(Stored dataset items)
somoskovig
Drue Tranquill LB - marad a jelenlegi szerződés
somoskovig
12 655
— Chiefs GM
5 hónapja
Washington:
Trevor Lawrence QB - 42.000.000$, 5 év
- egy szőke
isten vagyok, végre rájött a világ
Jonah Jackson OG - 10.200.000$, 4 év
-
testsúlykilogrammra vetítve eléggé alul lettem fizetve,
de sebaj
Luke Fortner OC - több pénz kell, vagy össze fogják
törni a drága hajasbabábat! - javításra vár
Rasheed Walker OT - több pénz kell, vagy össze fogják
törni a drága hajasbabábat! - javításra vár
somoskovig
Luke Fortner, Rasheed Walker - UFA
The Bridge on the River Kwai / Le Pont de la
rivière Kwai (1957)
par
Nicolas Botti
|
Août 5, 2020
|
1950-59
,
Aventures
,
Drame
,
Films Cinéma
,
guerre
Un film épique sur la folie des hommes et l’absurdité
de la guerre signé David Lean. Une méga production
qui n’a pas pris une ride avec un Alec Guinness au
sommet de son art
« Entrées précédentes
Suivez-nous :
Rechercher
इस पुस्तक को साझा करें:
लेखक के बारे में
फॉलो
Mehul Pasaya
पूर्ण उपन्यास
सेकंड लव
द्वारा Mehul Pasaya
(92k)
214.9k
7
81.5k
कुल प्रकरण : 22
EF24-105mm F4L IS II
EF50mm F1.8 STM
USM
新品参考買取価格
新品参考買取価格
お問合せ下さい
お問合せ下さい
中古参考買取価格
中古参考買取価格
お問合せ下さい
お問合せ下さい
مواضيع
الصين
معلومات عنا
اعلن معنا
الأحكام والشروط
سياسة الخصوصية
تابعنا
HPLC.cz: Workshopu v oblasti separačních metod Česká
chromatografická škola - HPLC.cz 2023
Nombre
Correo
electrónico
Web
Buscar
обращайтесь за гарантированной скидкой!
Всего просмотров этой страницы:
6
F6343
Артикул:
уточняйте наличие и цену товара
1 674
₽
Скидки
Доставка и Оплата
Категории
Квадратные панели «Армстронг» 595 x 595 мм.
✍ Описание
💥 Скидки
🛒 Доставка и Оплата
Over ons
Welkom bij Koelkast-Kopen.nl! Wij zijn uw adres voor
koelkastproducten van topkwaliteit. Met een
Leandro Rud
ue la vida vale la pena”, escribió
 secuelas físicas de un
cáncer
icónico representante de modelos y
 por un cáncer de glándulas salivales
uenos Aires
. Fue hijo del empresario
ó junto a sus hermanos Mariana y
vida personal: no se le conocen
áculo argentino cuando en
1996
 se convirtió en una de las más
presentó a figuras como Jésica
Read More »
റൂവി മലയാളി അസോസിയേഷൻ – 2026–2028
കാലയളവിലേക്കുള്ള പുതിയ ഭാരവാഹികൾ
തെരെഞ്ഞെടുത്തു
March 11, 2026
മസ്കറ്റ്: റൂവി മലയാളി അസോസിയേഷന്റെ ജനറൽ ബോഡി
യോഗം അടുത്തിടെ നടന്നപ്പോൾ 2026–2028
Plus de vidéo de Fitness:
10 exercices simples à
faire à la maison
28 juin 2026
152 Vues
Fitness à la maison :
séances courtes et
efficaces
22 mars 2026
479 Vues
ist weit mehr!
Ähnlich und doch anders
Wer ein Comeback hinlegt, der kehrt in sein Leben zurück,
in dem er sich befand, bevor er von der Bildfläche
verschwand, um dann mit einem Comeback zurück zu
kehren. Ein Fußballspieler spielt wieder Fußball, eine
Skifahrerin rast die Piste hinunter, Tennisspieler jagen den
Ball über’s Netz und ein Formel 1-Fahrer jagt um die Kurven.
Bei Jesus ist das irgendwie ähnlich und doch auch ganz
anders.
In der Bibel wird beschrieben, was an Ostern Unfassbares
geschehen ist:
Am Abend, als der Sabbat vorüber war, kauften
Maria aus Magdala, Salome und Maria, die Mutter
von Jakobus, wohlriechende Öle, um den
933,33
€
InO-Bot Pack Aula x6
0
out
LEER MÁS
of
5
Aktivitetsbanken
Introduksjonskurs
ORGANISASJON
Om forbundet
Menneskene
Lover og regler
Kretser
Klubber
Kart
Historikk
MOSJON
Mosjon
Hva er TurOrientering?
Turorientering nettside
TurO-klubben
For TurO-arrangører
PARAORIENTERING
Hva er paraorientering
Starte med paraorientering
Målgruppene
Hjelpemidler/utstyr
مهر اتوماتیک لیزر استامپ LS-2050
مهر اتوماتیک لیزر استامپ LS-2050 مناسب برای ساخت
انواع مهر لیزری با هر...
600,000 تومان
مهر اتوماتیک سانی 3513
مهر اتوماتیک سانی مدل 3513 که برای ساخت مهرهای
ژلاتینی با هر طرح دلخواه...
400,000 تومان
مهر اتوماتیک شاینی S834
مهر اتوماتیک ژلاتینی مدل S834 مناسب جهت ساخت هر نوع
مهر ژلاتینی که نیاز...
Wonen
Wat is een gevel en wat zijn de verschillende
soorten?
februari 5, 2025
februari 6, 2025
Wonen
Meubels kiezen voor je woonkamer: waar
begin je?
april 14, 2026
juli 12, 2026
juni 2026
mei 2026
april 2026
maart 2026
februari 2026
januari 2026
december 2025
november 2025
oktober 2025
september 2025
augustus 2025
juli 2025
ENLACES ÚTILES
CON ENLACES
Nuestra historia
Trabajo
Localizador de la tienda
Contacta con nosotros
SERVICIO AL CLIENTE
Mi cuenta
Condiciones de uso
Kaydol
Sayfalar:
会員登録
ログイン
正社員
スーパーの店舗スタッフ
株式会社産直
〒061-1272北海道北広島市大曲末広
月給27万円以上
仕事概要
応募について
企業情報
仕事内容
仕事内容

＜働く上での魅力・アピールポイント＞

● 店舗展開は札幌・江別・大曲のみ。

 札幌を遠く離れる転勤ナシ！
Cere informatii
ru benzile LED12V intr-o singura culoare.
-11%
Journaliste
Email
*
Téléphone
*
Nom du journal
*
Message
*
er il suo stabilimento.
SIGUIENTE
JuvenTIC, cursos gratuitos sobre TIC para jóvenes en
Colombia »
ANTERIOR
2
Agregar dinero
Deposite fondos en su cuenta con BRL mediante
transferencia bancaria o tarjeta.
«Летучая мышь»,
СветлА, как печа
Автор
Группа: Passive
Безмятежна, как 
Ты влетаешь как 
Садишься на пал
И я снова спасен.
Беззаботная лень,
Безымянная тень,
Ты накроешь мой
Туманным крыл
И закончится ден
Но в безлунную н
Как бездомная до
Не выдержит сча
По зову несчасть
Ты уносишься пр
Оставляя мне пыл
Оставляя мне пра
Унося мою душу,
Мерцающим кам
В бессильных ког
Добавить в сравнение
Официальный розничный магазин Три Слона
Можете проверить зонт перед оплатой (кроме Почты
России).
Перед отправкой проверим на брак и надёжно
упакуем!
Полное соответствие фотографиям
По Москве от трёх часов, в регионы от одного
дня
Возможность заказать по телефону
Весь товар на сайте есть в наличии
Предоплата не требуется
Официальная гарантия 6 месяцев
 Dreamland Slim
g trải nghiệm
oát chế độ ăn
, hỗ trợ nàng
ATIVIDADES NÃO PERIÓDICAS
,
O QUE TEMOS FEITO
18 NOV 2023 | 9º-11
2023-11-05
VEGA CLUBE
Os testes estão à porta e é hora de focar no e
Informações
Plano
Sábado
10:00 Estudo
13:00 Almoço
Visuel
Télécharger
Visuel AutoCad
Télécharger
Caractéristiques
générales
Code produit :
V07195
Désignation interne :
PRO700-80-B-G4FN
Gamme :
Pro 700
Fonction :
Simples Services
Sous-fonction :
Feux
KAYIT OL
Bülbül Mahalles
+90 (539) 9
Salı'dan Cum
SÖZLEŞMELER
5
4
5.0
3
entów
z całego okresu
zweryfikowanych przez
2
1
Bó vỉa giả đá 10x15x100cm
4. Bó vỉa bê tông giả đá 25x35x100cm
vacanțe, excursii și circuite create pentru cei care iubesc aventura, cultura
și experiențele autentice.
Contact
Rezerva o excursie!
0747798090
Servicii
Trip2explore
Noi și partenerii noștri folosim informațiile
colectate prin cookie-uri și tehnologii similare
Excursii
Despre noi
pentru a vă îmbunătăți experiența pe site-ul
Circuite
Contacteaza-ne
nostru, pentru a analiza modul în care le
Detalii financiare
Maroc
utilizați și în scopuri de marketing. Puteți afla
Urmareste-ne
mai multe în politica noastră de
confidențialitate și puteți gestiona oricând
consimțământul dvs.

### EXERCISE
Take the lines above from the one containing "áculo argentino cuando en" to the one containing "Ähnlich und doch anders" and retype them exactly, both ends included, with nothing added.

### RESULT FOR THIS TASK
áculo argentino cuando en
1996
 se convirtió en una de las más
presentó a figuras como Jésica
Read More »
റൂവി മലയാളി അസോസിയേഷൻ – 2026–2028
കാലയളവിലേക്കുള്ള പുതിയ ഭാരവാഹികൾ
തെരെഞ്ഞെടുത്തു
March 11, 2026
മസ്കറ്റ്: റൂവി മലയാളി അസോസിയേഷന്റെ ജനറൽ ബോഡി
യോഗം അടുത്തിടെ നടന്നപ്പോൾ 2026–2028
Plus de vidéo de Fitness:
10 exercices simples à
faire à la maison
28 juin 2026
152 Vues
Fitness à la maison :
séances courtes et
efficaces
22 mars 2026
479 Vues
ist weit mehr!
Ähnlich und doch anders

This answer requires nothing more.